文章基本信息

标题：Components loss for neural networks in mask-based speech enhancement
本地全文：下载
作者：Ziyi Xu ; Samy Elshamy ; Ziyue Zhao 等
期刊名称：EURASIP Journal on Audio, Speech, and Music Processing
印刷版ISSN：1687-4714
电子版ISSN：1687-4722
出版年度：2021
卷号：2021
期号：1
页码：1
DOI：10.1186/s13636-021-00207-6
出版社：Hindawi Publishing Corporation
摘要：Estimating time-frequency domain masks for single-channel speech enhancement using deep learning methods has recently become a popular research field with promising results. In this paper, we propose a novel components loss (CL) for the training of neural networks for mask-based speech enhancement. During the training process, the proposed CL offers separate control over preservation of the speech component quality, suppression of the noise component, and preservation of a naturally sounding residual noise component.
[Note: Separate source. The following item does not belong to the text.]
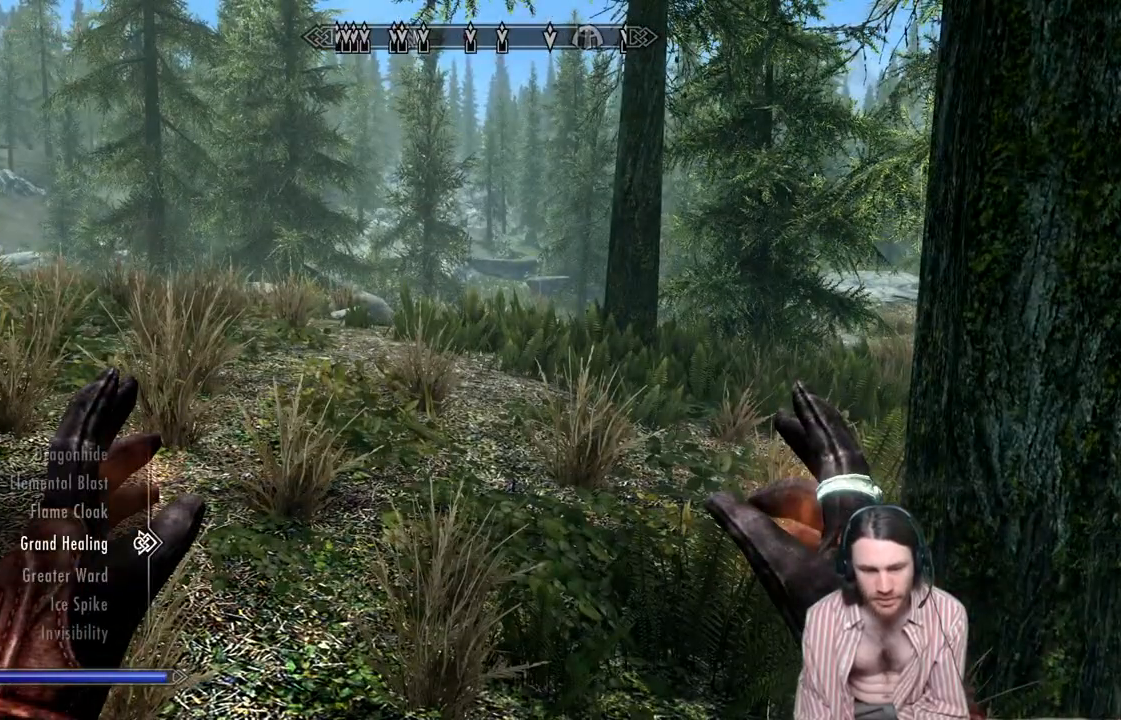
{"buttons": [], "left_stick": "center", "right_stick": "center", "events": [[17, "DPAD_UP", "down"], [100, "DPAD_UP", "up"], [417, "DPAD_UP", "down"], [500, "DPAD_UP", "up"]]}
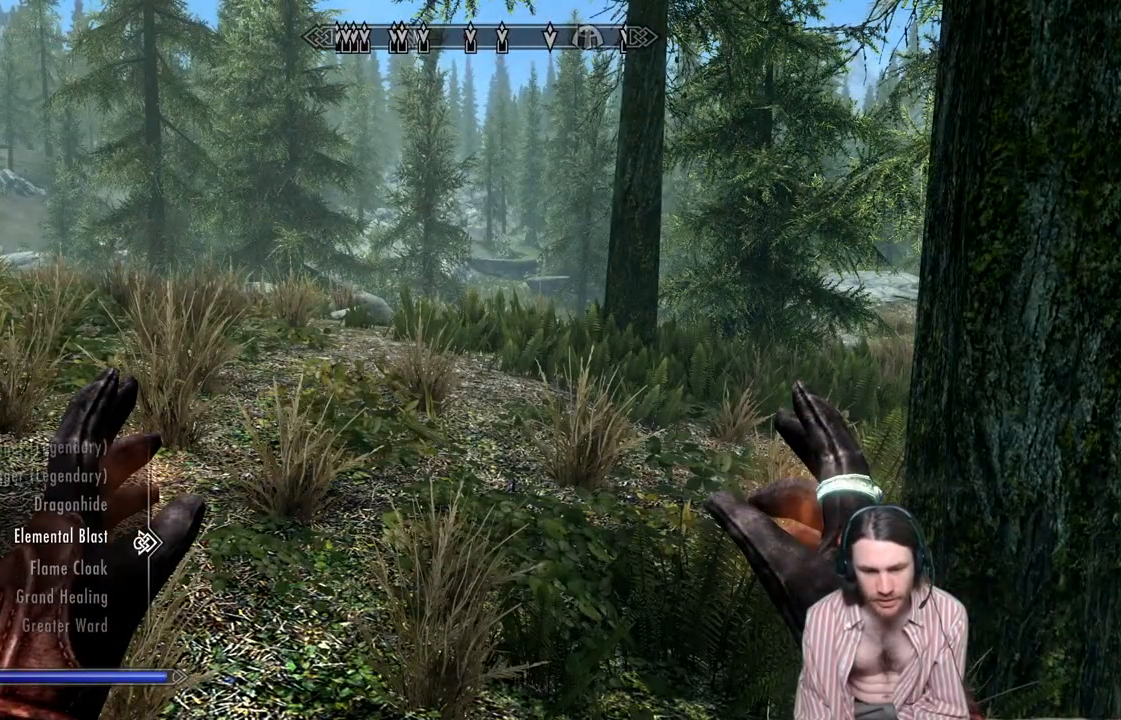
{"buttons": [], "left_stick": "up", "right_stick": "center", "events": [[100, "L2", "down"], [167, "R2", "down"], [283, "L2", "up"], [300, "R2", "up"], [367, "B", "down"], [483, "B", "up"], [483, "left_stick", "up"]]}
We illustrate the potential of the proposed CL by evaluating a standard convolutional neural network (CNN) for mask-based speech enhancement. The new CL is compared to several baseline losses, comprising the conventional mean squared error (MSE) loss w.r.t. speech spectral amplitudes or w.r.t. an ideal-ratio mask, auditory-related loss functions, such as the perceptual evaluation of speech quality (PESQ) loss and the perceptual weighting filter loss, and also the recently proposed SNR loss with two masks. Detailed analysis suggests that the proposed CL obtains a better or at least a more balanced performance across all employed instrumental quality metrics, including SNR improvement, speech component quality, enhanced total speech quality, and particularly also delivers a natural sounding residual noise component. For unseen noise types, we excel even perceptually motivated losses by an about 0.2 points higher PESQ score. The recently proposed so-called SNR loss with two masks not only requires a network with more parameters due to the two decoder heads, but also falls behind on PESQ and POLQA and particularly w.r.t. residual noise quality. Note that the proposed CL shows significantly more 1st ranks among the evaluation metrics than any other baseline. It is easy to implement, and code is provided at https://github.com/ifnspaml/Components-Loss .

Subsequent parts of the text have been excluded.